====== Selected extract

Stuart Fleming, the company’s chief executive, says construction of the Dh120 million plant in Dubai Industrial City is almost complete and installation and commissioning of the specialist equipment is imminent. “We are looking to move in in April and soft launch through the summer, with an official opening in September”.

Funding for the plant has come through the Swiss Government Export Finance Agency, “which makes this the largest foreign direct investment in the environment in the UAE”. When fully operational the Dh120 million plant in Dubai Industrial City will have a capacity of 39,000 tons of e-waste a year, in addition to handling 60,000 tons of other specialist waste, ranging from expired consumable products, such as shampoos, to car parts.

The automated technology, says Mr Fleming, “is state-of-the-art, and there’s nothing like it in the rest of the Middle East, let alone alone the Middle East-Africa region, which is our core territory”. The company has rejected chemical and high-pressure-water techniques as environmentally unfriendly, instead opting for a technology that combines shredding and pulping with magnets and air pressure to separate and extract steel, iron, copper, zinc, nickel, gold and silver and precious metals.

The UN is keen to point out to companies and governments alike that, as well as protecting the environment, recycling e-waste also makes sound economic sense. Burying or burning e-waste is to throw away valuable component materials including precious metals.

The UN report estimates that the global value of all raw materials in e-waste in 2016 was an astonishing 55 billion Euros (Dh250bn) – more than the GDP of many countries.

============

### Instruction:
Rewrite the passage on the Dubai e-waste plant, starting at "The UN is keen" and ending at "including precious metals.", and swap "protecting" for "safeguarding".

====== Items

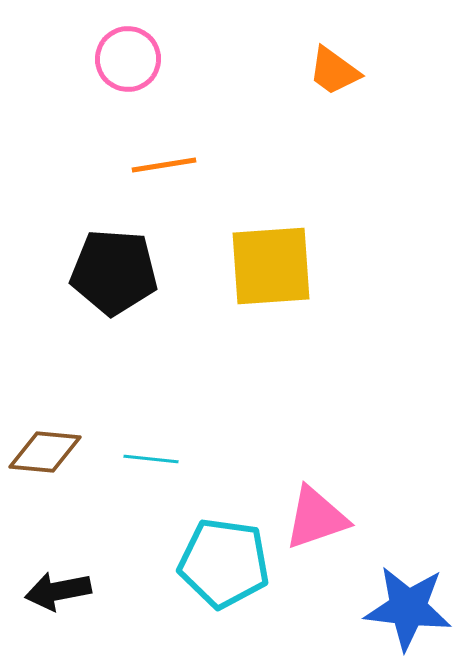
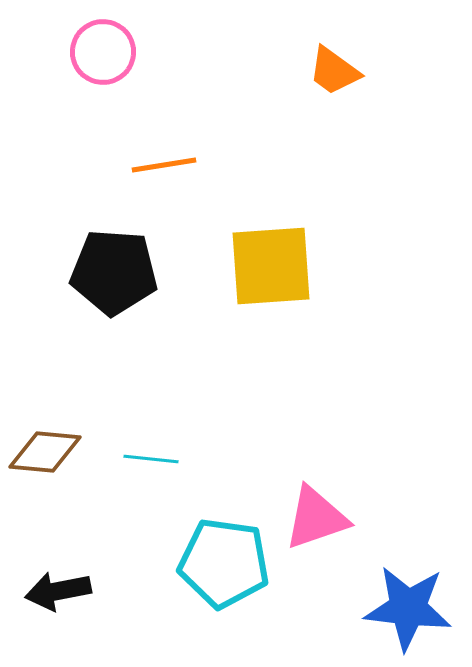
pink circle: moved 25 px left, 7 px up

============
====== Items

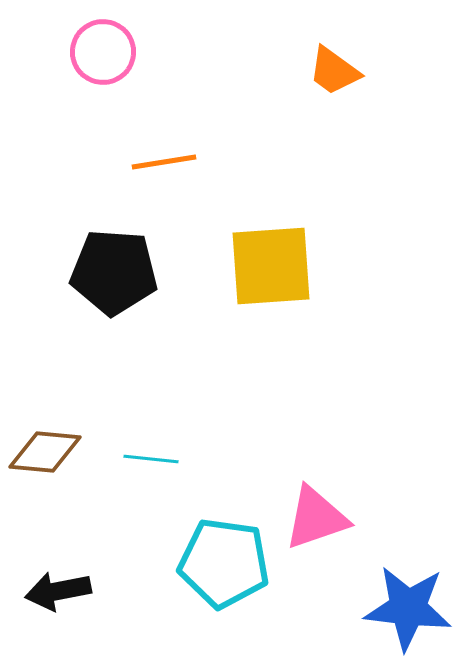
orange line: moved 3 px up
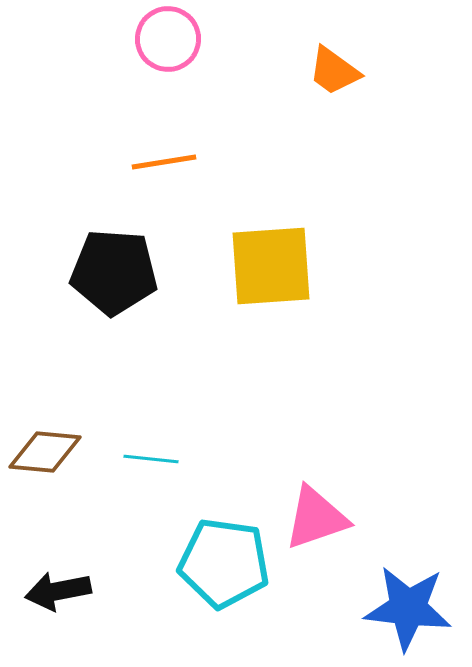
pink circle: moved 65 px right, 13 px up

============

### Answer to this task:
The UN is keen to point out to companies and governments alike that, as well as safeguarding the environment, recycling e-waste also makes sound economic sense. Burying or burning e-waste is to throw away valuable component materials including precious metals.